Me? Box of chocolates?
“We’re being filmed, asshat. What we do from now until Madison Square Garden is everybody’s business,” Jax tells him. Is it Jax? I don’t know, I mix those two up so much. It helps when they’re bare-chested because Jax has a snake tattoo. Lex seems more talkative and is, in fact, grinning at me as I hide between the stage curtains.
I sink a little deeper into the shadows and wait for Mackenna to say more, but he doesn’t. Instead he rubs the back of his neck and rolls his shoulders, his body sweaty and moving in complete rhythm to the beat as they start up again.
The twins strike their guitars, the orchestra takes up with a frenzy, and Mackenna adds the vocals while a dozen male dancers dance in perfect synchrony behind him.
Yolanda’s right. No man should be so masculine, so muscular, and still be able to dance like that. A thrust of his hips, a swing of his body, and then he’s up on his arms, then back on his feet, singing in low tones while Bach and their rock music play in alternate tempos. It’s a perfect duet.
Up on the stage, he’s a rock god, but I can still remember when he used to give me wildflowers. I remember being so nervous that my mother would find out about us that sometimes I threw them away before I got home. What a coward I was.
He was the one. It’s the truest thing I know about me. That he was the one.
“I want to be someone one day, you know? Make a difference . . .”
“I don’t know who I want to be yet,” I said.
“I have an idea.” Kiss. “Be you.”
Relaxed as I listen to him now, I lean against the wall and close my eyes, letting his voice soothe me.
“Making friends already,” Lionel says from behind me. I spin around, and he smiles approvingly.
“Heard you did great at rehearsal.”
“I made a fool of myself, but at least some of your other dancers had a good time,” I say. I find myself smiling when he laughs, a booming laugh.
“Yolanda said you’re quite the natural. That you really brought it with you today.”
“Huh,” I say, disbelieving the compliment.
But it feels really good, actually. I’d forgotten how good. To get praised for something.
When Mackenna walks offstage, Lionel waves at him and proceeds to inform him of the same. “Your girlfriend’s apparently a natural dancer,” he says.
Mackenna is sweaty and breathing hard, eyebrows rising at the news. “Of course she is.
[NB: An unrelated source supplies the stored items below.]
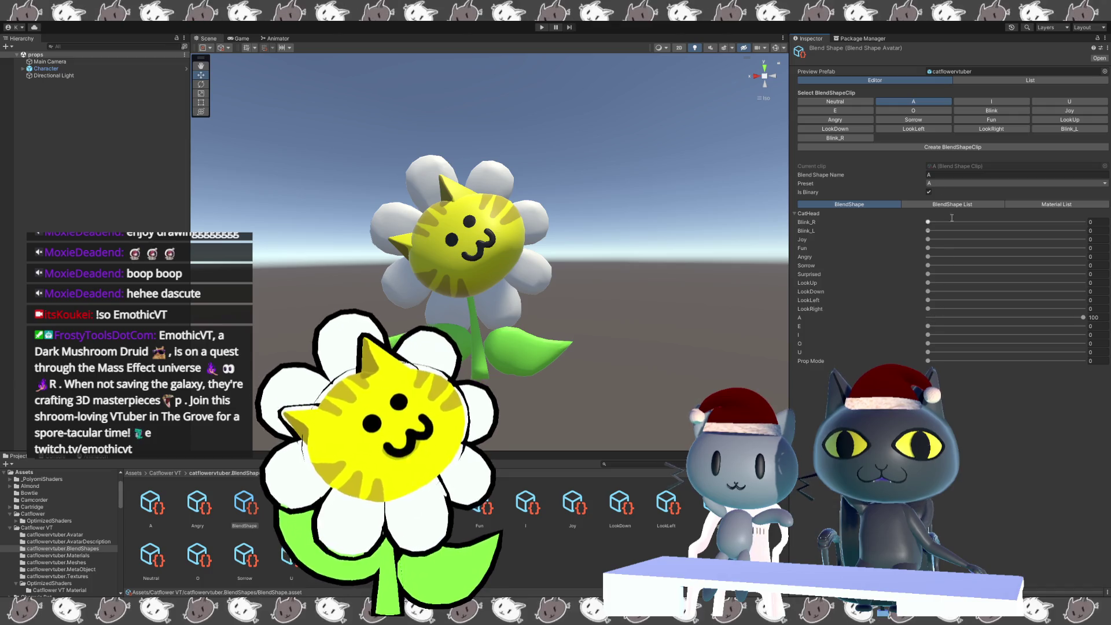
click(966, 104)
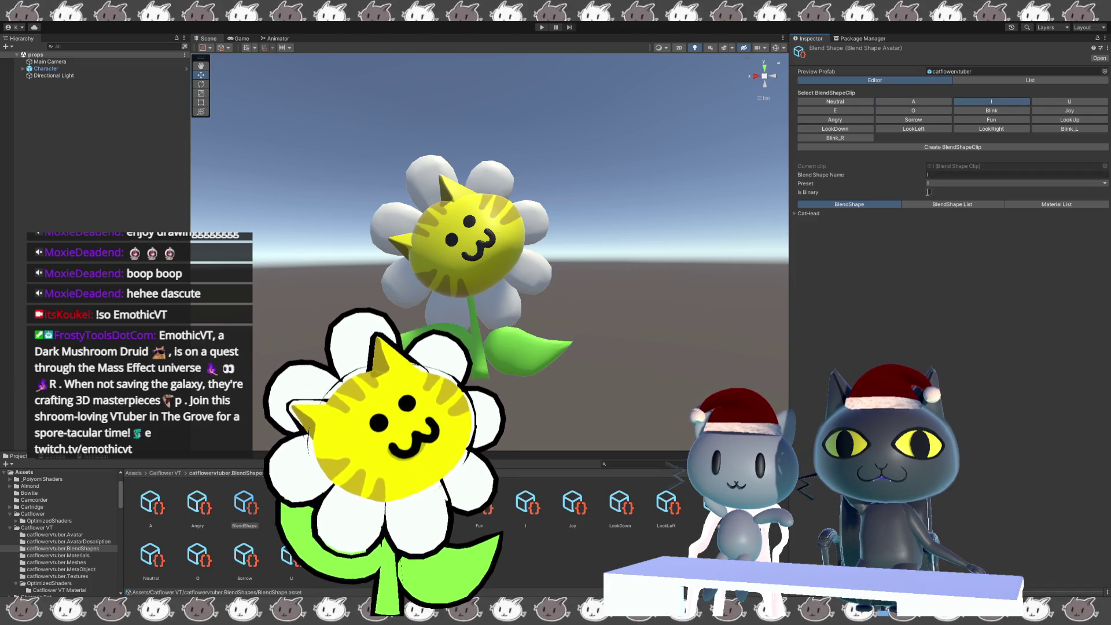
click(797, 214)
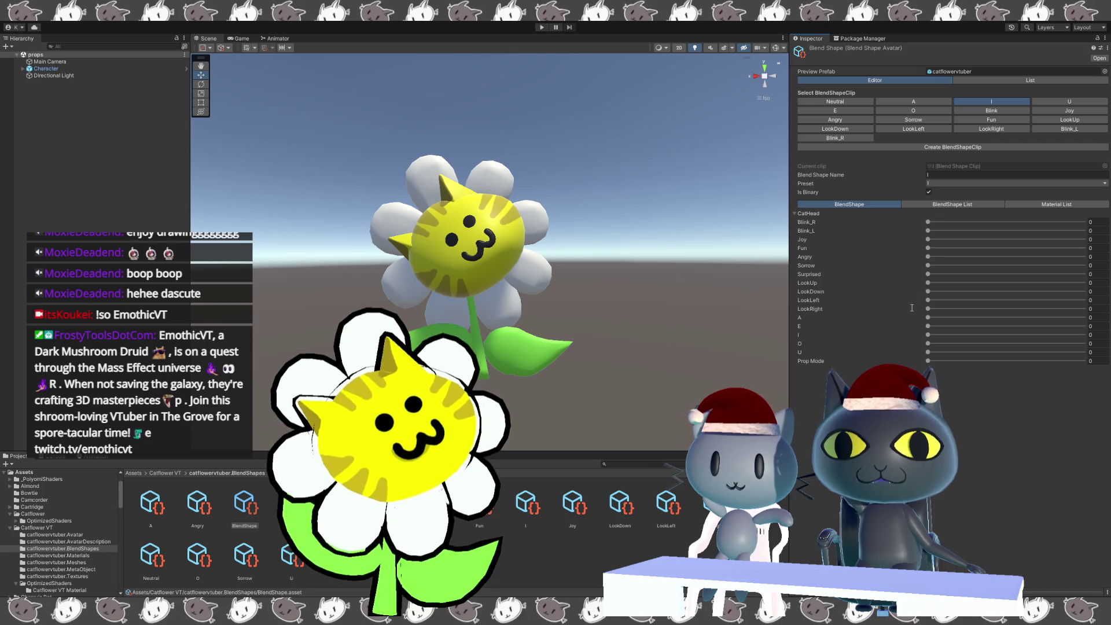
drag(933, 335, 1083, 335)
Who’d you think you were dealing with?”
I’m blushing so hard, I can feel my toes grow red.
“She’s a great skater too,” Mackenna says softly.
When our eyes meet, my heart grows wings. Do you remember, Kenna? How you spun me, caught me, held me?
A long moment passes, and I feel like Lionel gets too uncomfortable with our silence, for he quickly excuses himself.
“So.” I tug on the strand Melanie dared me to paint, suddenly feeling shy. “You had a good rehearsal too.”
A deep, unexpected laugh leaves him, and we start heading into the back of the stage. “I think I missed you, Pink,” he says softly, shaking his head as if that’s stunning news. “All this time.” He reaches out, and his silver ring rubs over my chin in a soft caress.
Briefly.
One second it’s there, the next, gone.
My smile falters as the ghost of his touch lingers on my skin. “I think you’re deluded.”
“Yeah, I missed you,” he says, nodding to himself, his smile sincere. “Such a brave, angry little raven . . . hiding the sweetest, warmest little chick inside.”
I roll my eyes, struggling with how genuine he sounds. “Whatever, Kenna,” I say. Like I’ll ever forget he wrote a song basically telling me how much I suck!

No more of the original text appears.